### [Tasks to carry out]
A - Name each answer option in the poll at the top of the forum thread, along with the number of votes it received.
B - Reproduce everything in the forum thread from "BONUS QUESTION: What" down to "and mental well-being.".
::: Source document :::
Would the World tend to be Better, Worse, or the Same if People were more Rational?

  • Better

    Votes: 14 58.3%
  • Worse

    Votes: 5 20.8%
  • Same

    Votes: 5 20.8%

  • Total voters
    24

Sunstone

De Diablo Del Fora
Premium Member
All else being equal, would the world tend to be better, worse, or the same if people were more rational?

If better, in what way(s) would it be better?

If the same, why the same?

If worse, in what way(s) would it be worse?

BONUS QUESTION: What do you personally mean by "rational"?
 

9-10ths_Penguin

1/10 Subway Stalinist
Premium Member
Would the world be better if people were more rational? If so, in what way(s)? If not, why not?
Yes, it would be... in terms of human physical and mental well-being.

As for what ways it would help... an example from modern history: Norman Borlaug is credited with preventing a billion (with a b) deaths due to starvation and malnutrition by developing and expanding a rational approach to agriculture. I'm sure that other fields could have similar gains from a rational approach.
::: Information supplied :::
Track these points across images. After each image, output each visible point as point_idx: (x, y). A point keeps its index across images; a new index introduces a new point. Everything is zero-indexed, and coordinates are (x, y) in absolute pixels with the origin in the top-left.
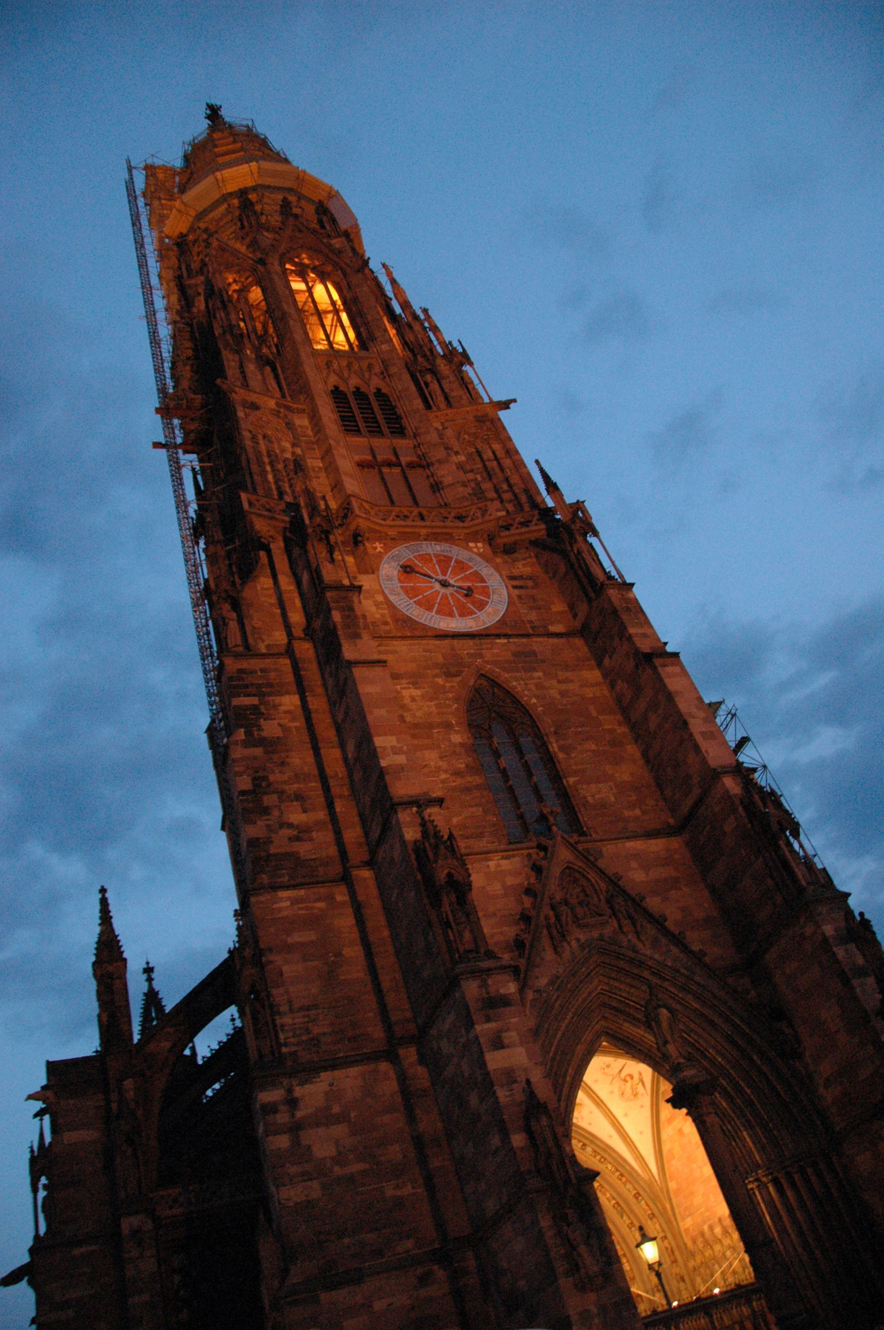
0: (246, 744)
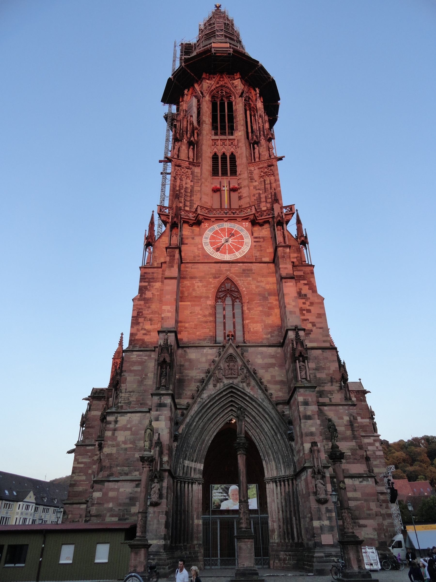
:::
### [Task results]
A -
Better: 14 votes
Worse: 5 votes
Same: 5 votes

B -
BONUS QUESTION: What do you personally mean by "rational"?
 

9-10ths_Penguin

1/10 Subway Stalinist
Premium Member
Would the world be better if people were more rational? If so, in what way(s)? If not, why not?
Yes, it would be... in terms of human physical and mental well-being.